This is a checklist for transferring participations in an English limited partnership which is registered under the Limited Partnerships Act 1907.
It is for situations where a transfer has been agreed in principle on the basis of a private transaction between one of the current limited partners and the prospective transferee.
1. Due diligence and warranties – establish whether the transferee proposes to carry out any due diligence investigations in relation to the limited partnership / fund / fund manager. A prospective transferor would not usually give any warranties except in relation to its own title to the participations in question.
2. Capacity of the transferor – check that the transferor has the legal capacity to transfer. Issues may arise, for example, in the context of insolvency, death or mental incapacity.
3. Capacity of the transferee – check the legal status of the proposed transferee and whether it has the legal capacity to be a limited partner. Issues can arise, for example for English partnerships, which are not separate legal entities and cannot be partners in another partnership as such. Similar issues affect trusts. In those cases, the transferee of the legal interest in the limited partnership may need to be a nominee or trustee, which then holds the participation on behalf of the intended transferee.
4. Third party security interests – check whether the transferor has created any charge or other security interest over the participation, which would need to be released.

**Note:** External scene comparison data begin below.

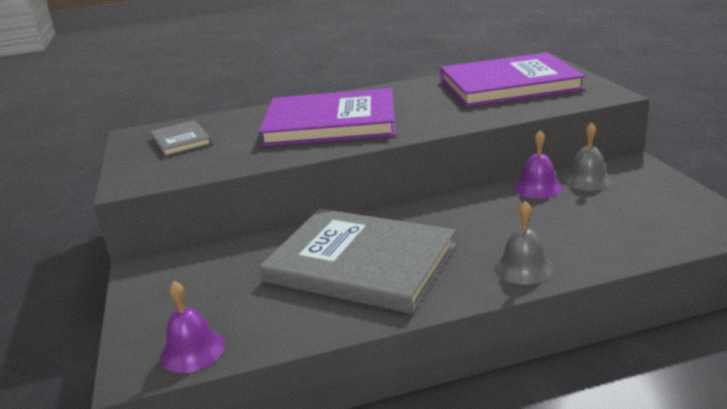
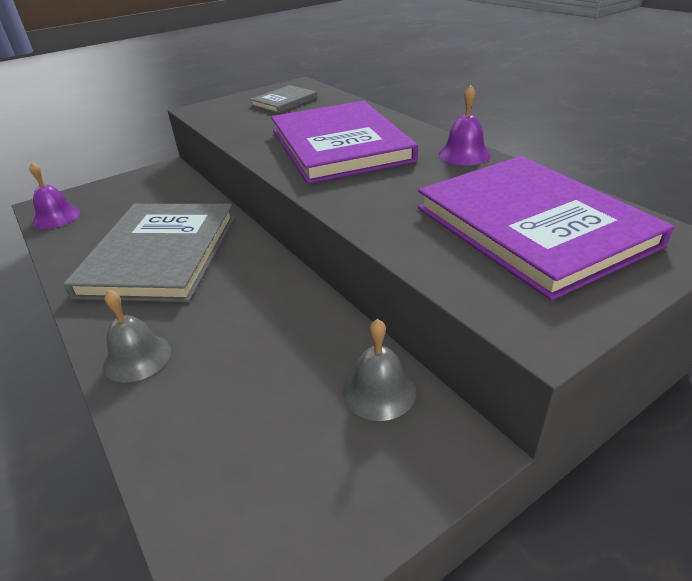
camera: 70 degrees right, 10 degrees up
(538, 187) = (341, 344): purple bell -> purple bell (464, 154)

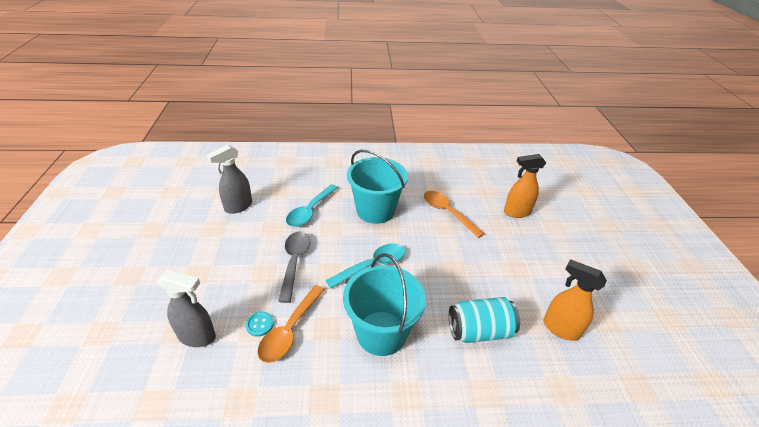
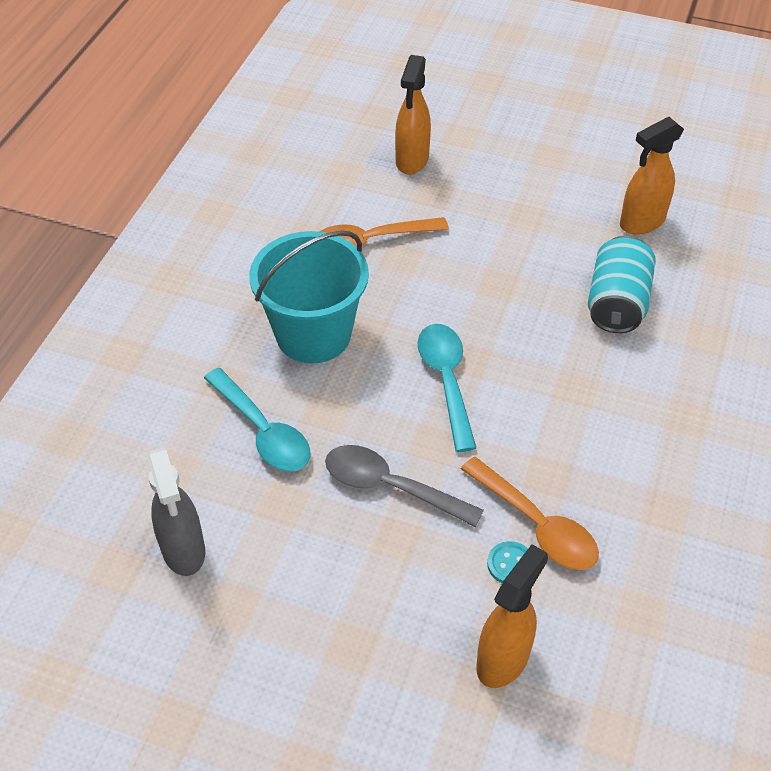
camera: 65 degrees left, 10 degrees up
(197, 336) = (503, 659): grey spray bottle -> orange spray bottle
(381, 333) = (582, 412): turquoise bucket -> none

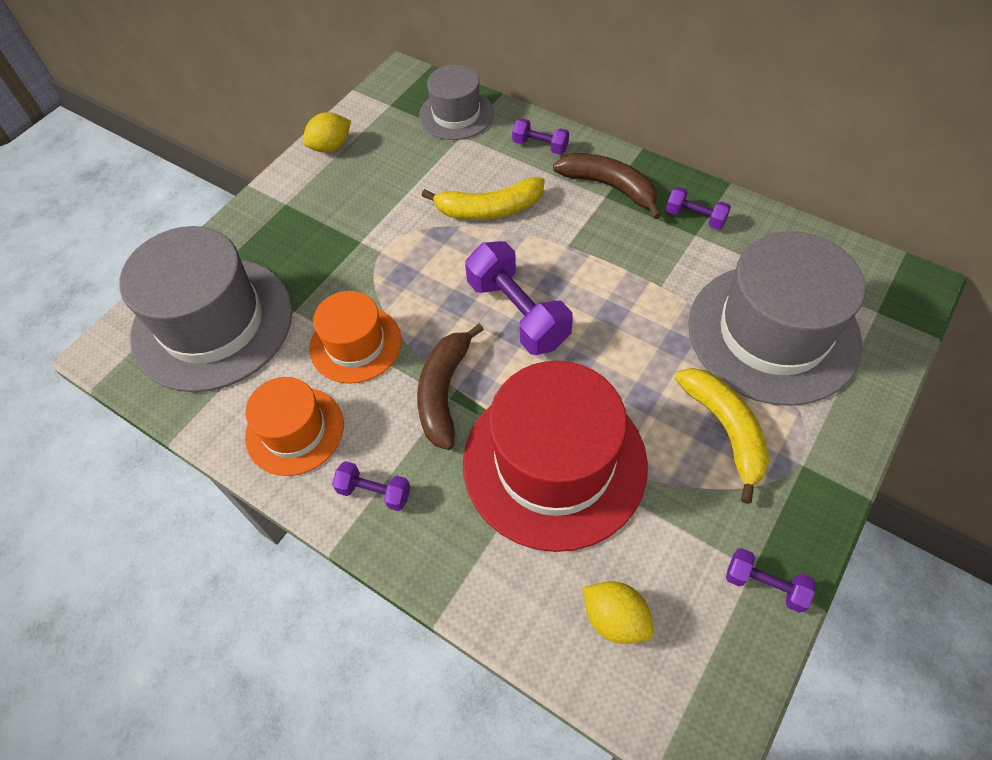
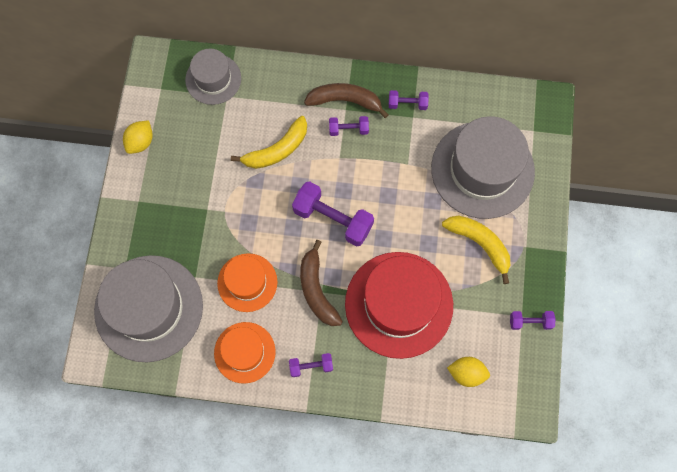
camera: 30 degrees left, 15 degrees up
(540, 146) = (284, 84): purple dumbbell -> purple dumbbell (348, 129)

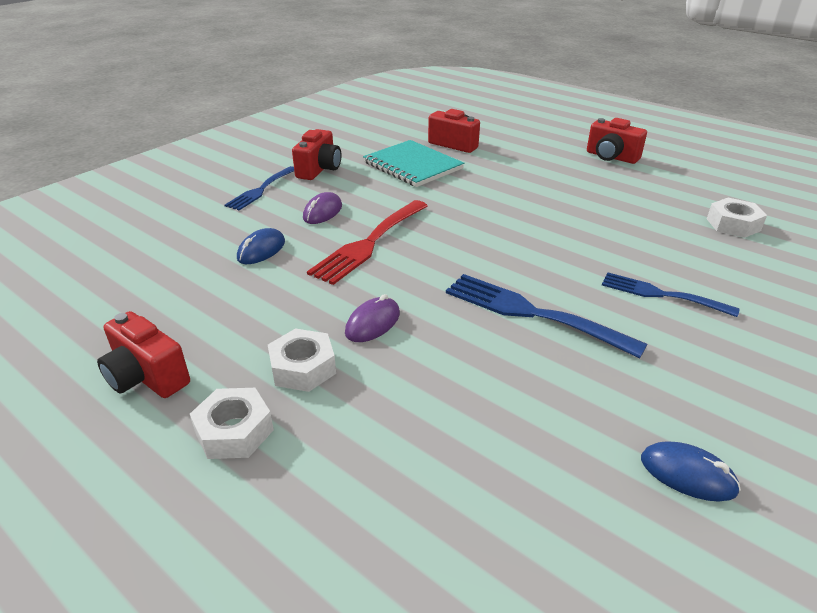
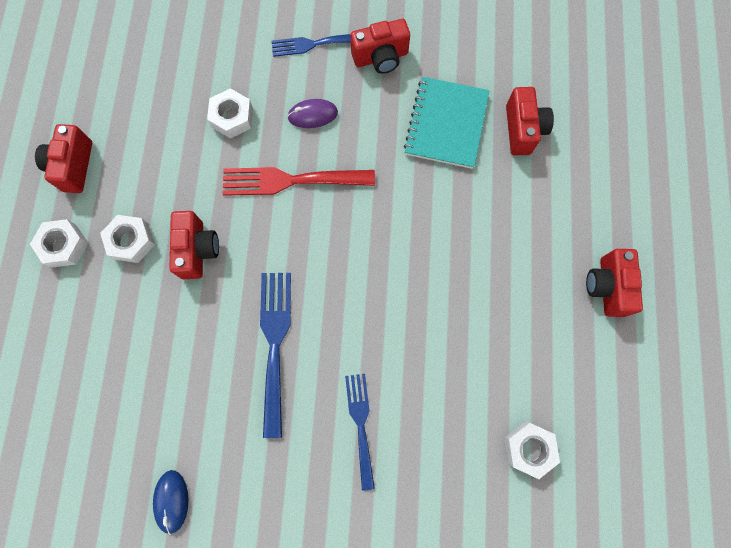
camera: 55 degrees right, 40 degrees up
(261, 250) = (232, 117): blue mouse -> white nut
(372, 323) = (197, 250): purple mouse -> red camera

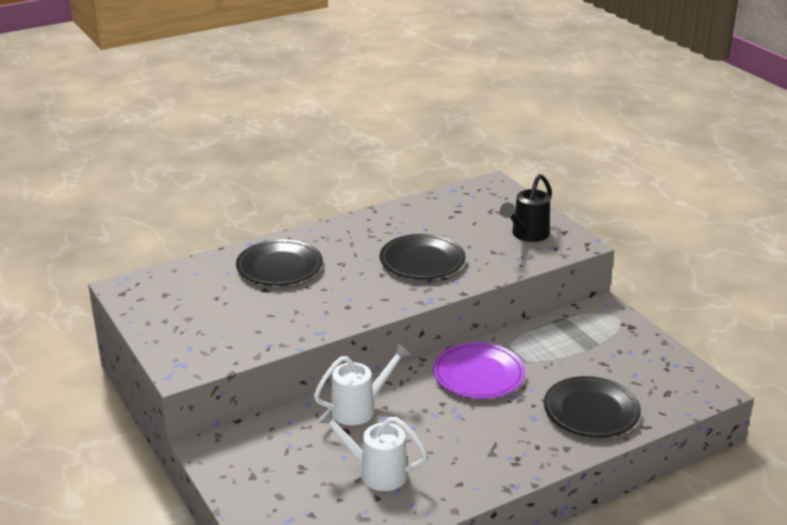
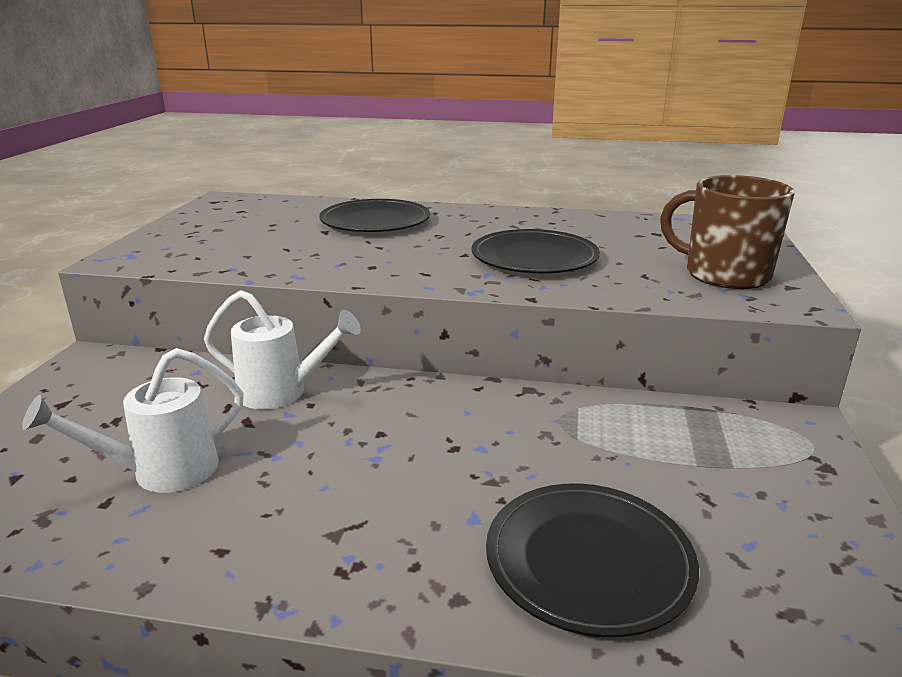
camera: 40 degrees right, 5 degrees down
(376, 473) = (163, 472): white watering can -> white watering can turned 90 degrees counterclockwise
(478, 374) = (482, 422): purple plate -> none
(527, 235) = (724, 274): black watering can -> brown mug

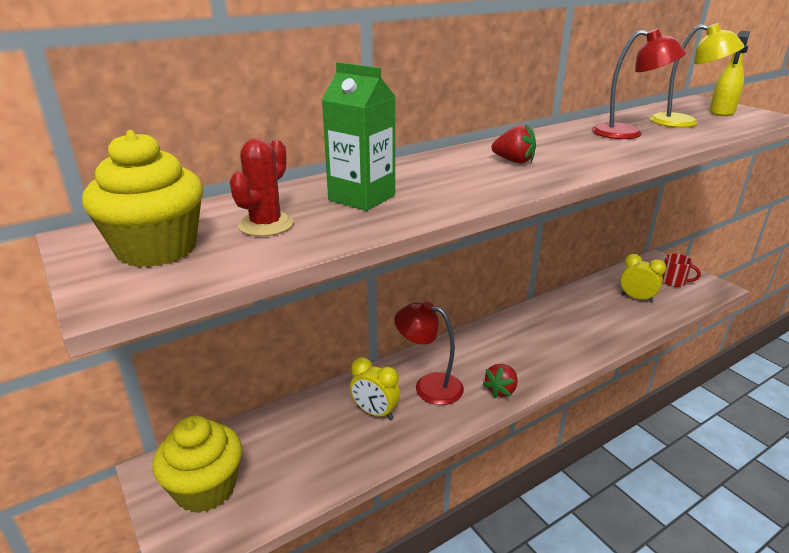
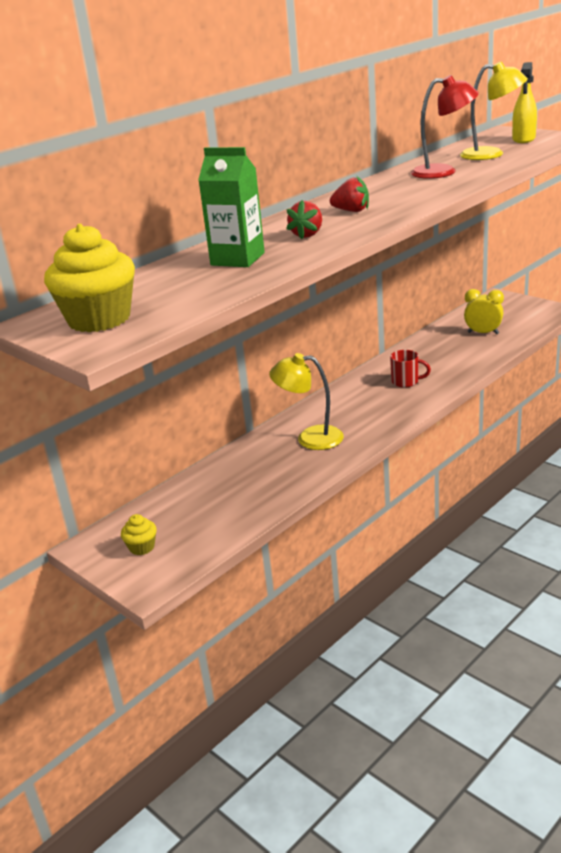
camera: 10 degrees left, 0 degrees up
(205, 488) = (142, 547): yellow cupcake -> yellow cupcake, size x0.47
(266, 225) = (173, 290): red cactus -> none
(375, 412) = (269, 467): yellow clock -> none
(429, 386) = (310, 438): red lamp -> yellow lamp
(501, 390) = (377, 428): red strawberry -> red strawberry (307, 235)
(673, 281) = (515, 312): red mug -> red mug (406, 382)

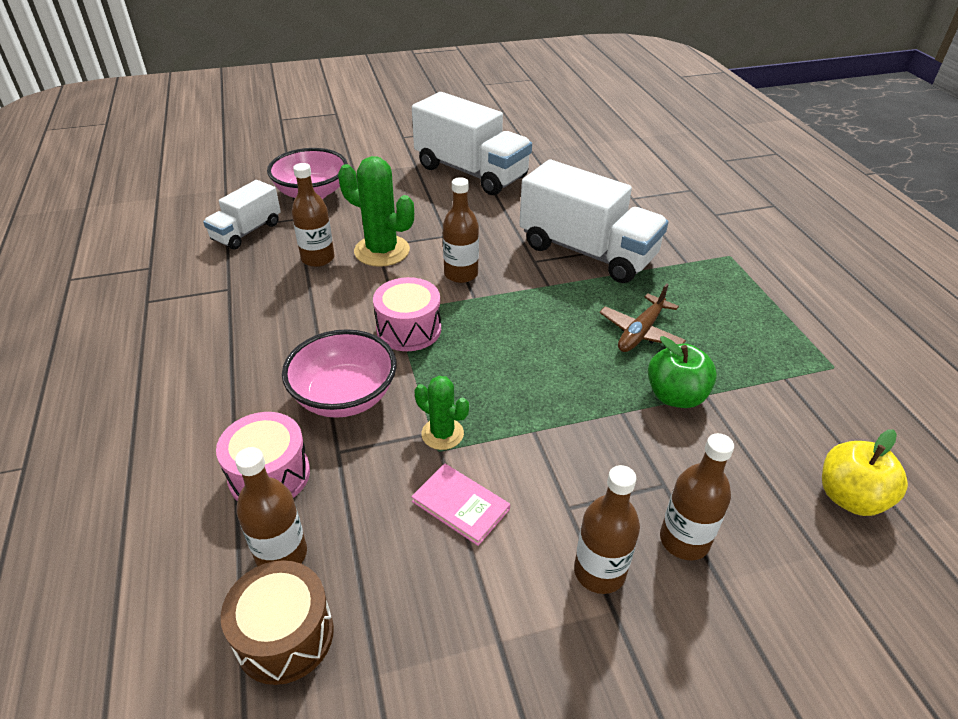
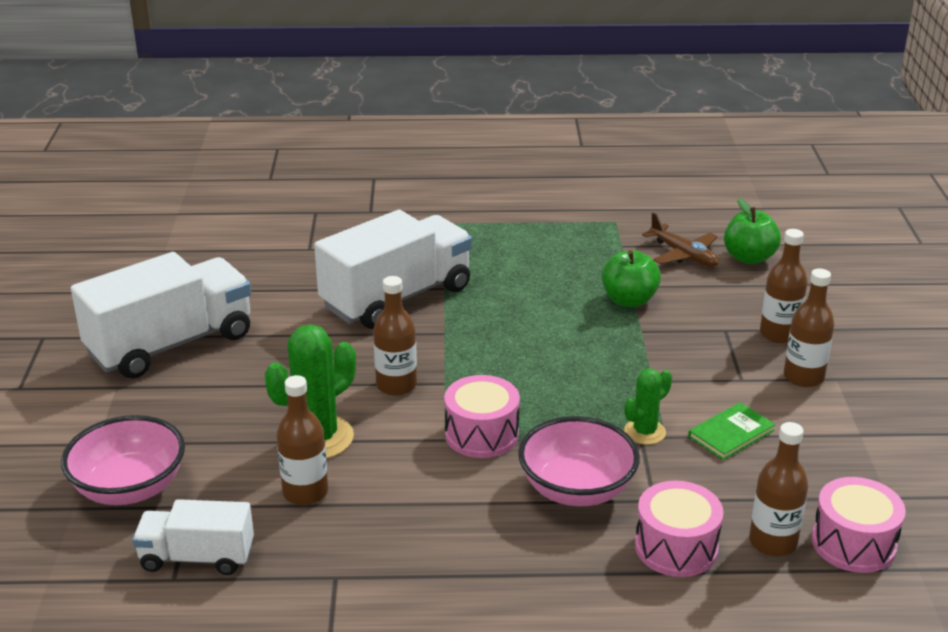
camera: 75 degrees left, 10 degrees down
(247, 231) = (197, 557): white truck -> white truck turned 135 degrees clockwise
(285, 635) = (853, 543): brown drum -> pink drum
(460, 505) = (731, 433): pink book -> green book
(640, 332) = (540, 297): brown plane -> brown plane (683, 255)
(850, 497) = (749, 258): yellow apple -> green apple

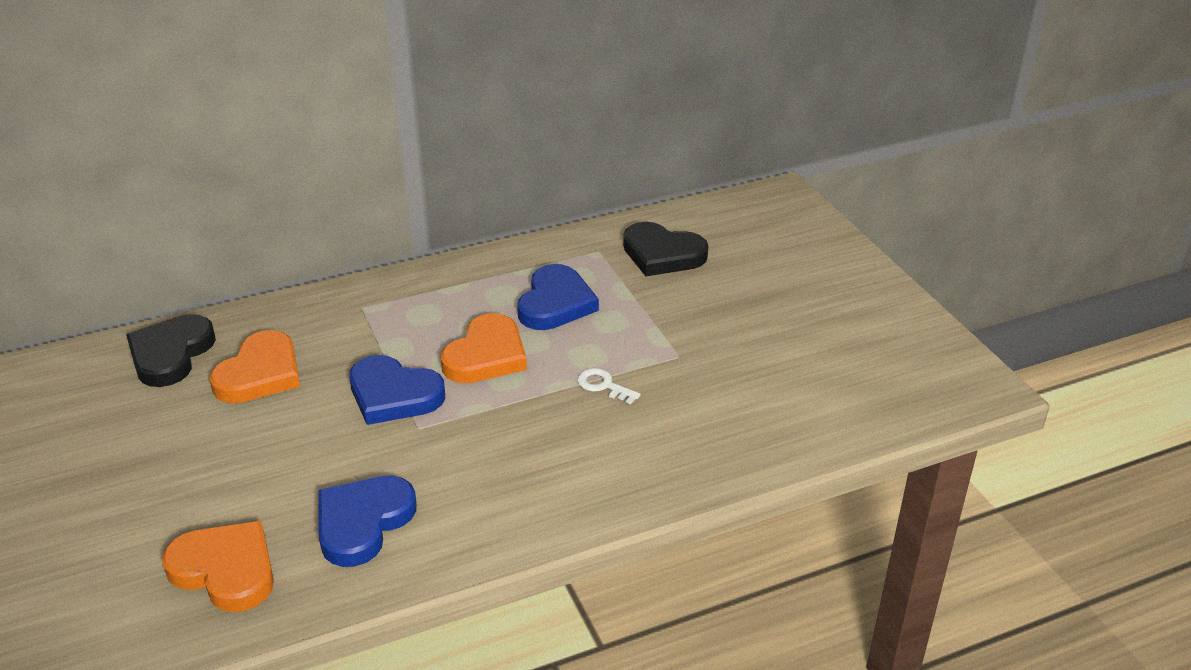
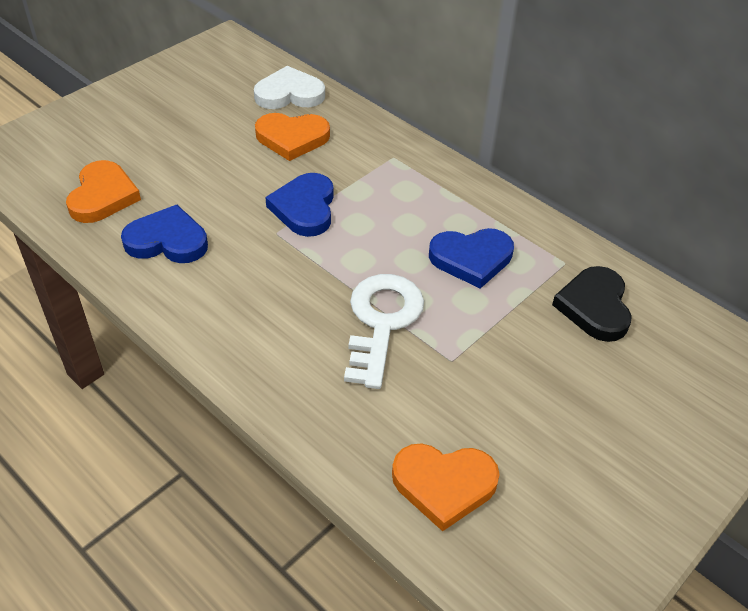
camera: 65 degrees right, 10 degrees up
(171, 354) = (289, 94): black heart -> white heart
(486, 355) = (378, 241): orange heart -> orange heart (444, 485)
(603, 385) = (382, 321): white key -> white key, size x2.36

5. Pre-emption rights and approvals – check the relevant limited partnership agreement and any related documentation for:
- any pre-emption rights or rights of first refusal affecting the transfer of the participation
- whether the transfer needs to be approved (e.g. by the general partner or the operator), and whether approval is at that person’s discretion, or whether it cannot be unreasonably withheld
- whether the transferee or the circumstances of the transfer fall within a category of permitted transfer
6. The consideration – review the consideration or purchase price for the transfer, and whether this gives rise to any legal issues. For example, a transfer by a subsidiary company to a parent company at less than market value may constitute an unlawful deemed distribution if the shortfall is not matched by distributable reserves in the transferor.
7. Tax – review any tax issues relating to the transfer, including stamp duty.
8. Deed of transfer – assuming no issues arise from the previous items, prepare a deed of transfer. This is would usually be a short document entered into by the transferor, transferee, general partner and operator. A pro forma document may be included as a schedule to the limited partnership agreement itself.
9. Corporate approvals – prepare any corporate or other approvals which are needed, such as board minutes or resolutions. Check that a quorum is present and that any conflicts of interest are properly dealt with.
10. Form LP6 – details of the change in the limited partners must be notified to the Registrar of Limited Partnerships (Companies House) using form LP6. This filing needs to be made within 7 days after the change.
11. Advertisement in the London Gazette – the change also needs to be advertised in the London Gazette. Until this has taken place, the legal transfer of the partnership interest will have no effect.